Thanks for any help/advice you can give me.


----------



## MotherHen (Jul 7, 2007)

Have you contacted Judi at GREAT in Jacksonville???
Right now she does not have a young male on their website...then again she might have one that was just put into foster
http://www.greatrescue.org

Mid Florida in Orlando has a cutie...his name is Bambino
http://www.grrmf.org

Charlotte
*(MotherHen)*
*Wilson & Rocky*


----------



## BeauShel (May 20, 2007)

I think there is a member jealous1 that does some rescue with GRRA. Or one of the other rescues in Atlanta. Good luck!!!


----------



## jealous1 (Dec 7, 2007)

Hi! I work some with Adopt-a-Golden out of Atlanta--mostly with transport right now since DH and I became failed foster parents (LOL). If you go to their website, they have several goldens as well as some GPs--they even have some GR/GP mixes that have just been posted. This site lists their available goldens: www.adoptagoldenatlanta.com/orphans.aspGolden. I know there was someone on here who lived in Florida and adopted from this rescue (Captain Morgan). I don't know if they post anymore.

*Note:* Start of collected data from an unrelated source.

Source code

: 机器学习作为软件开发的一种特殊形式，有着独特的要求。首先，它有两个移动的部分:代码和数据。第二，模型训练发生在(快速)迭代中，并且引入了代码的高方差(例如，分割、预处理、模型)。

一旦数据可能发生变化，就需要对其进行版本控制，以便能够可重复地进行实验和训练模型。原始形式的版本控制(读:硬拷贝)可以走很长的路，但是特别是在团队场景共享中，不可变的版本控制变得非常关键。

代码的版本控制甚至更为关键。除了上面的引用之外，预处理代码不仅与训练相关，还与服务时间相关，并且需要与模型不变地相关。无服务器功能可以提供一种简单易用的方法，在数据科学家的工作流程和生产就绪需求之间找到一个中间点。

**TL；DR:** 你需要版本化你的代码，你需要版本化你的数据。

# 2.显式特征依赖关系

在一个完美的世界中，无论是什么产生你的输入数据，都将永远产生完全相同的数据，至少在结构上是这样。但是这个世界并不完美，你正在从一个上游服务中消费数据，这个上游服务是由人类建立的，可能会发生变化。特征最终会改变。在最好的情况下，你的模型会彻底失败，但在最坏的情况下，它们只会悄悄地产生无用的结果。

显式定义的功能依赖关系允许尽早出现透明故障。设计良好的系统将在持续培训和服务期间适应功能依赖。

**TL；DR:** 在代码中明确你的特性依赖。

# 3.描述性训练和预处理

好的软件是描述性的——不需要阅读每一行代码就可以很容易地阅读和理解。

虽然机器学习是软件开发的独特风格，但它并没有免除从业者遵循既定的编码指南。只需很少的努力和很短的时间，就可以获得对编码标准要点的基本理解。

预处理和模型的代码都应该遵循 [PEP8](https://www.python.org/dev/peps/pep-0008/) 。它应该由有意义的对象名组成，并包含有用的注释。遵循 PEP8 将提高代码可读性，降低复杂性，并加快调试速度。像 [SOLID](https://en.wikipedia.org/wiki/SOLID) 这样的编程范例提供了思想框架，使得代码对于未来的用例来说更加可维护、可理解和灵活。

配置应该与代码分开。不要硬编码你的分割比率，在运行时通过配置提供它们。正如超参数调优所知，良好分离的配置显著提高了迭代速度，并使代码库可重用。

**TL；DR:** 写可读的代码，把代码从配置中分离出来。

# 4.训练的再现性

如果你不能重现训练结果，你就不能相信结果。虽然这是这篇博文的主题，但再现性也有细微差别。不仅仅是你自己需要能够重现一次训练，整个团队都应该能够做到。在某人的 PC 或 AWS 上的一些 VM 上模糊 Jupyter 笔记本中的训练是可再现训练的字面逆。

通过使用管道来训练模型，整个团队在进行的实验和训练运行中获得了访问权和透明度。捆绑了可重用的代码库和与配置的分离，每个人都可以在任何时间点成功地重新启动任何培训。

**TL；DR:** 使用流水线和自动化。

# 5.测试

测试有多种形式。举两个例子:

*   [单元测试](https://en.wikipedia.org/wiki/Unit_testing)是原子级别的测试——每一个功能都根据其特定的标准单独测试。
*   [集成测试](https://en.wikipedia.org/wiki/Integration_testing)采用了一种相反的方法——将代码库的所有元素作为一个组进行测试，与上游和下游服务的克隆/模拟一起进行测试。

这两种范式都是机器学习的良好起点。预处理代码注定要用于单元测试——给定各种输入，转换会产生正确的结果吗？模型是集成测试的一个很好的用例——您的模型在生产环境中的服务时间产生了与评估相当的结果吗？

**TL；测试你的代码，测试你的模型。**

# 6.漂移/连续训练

I have only been associated with Adopt-a-Golden for several months but have to say they are a great organization and are all about the dogs. Good luck with your search for your friends!


----------



## marathon1 (Jun 3, 2008)

Thanks to everyone for their help. I'm sure my friends will find their furry member of the family soon! Lukcy dog...he will be sooooo spoiled!


----------



## Sadiesdream (Jul 11, 2008)

I'm a volunteer with GRRA. If you can get me their info I'll send it over to the adoption crew.

edit: I've been getting my email box slammed lately because of alot of adoptions. I can't promise I'll be of any major assiatnce but telling them they're really excited and ready to get the ball rolling. But heres an issue that may arise, GRRA doesn't like to adopt to out of state families. So its a toss up. It's really best to look at rescues inside your state to rescue from or find one that doesn't mind out of state rescues.


----------



## MissRue (Nov 18, 2008)

I don't do rescue work but, I live in NWFL. I saw one on Craigs list... http://pensacola.craigslist.org/pet/932422419.html

Might be worth them checking him out. HTH.


----------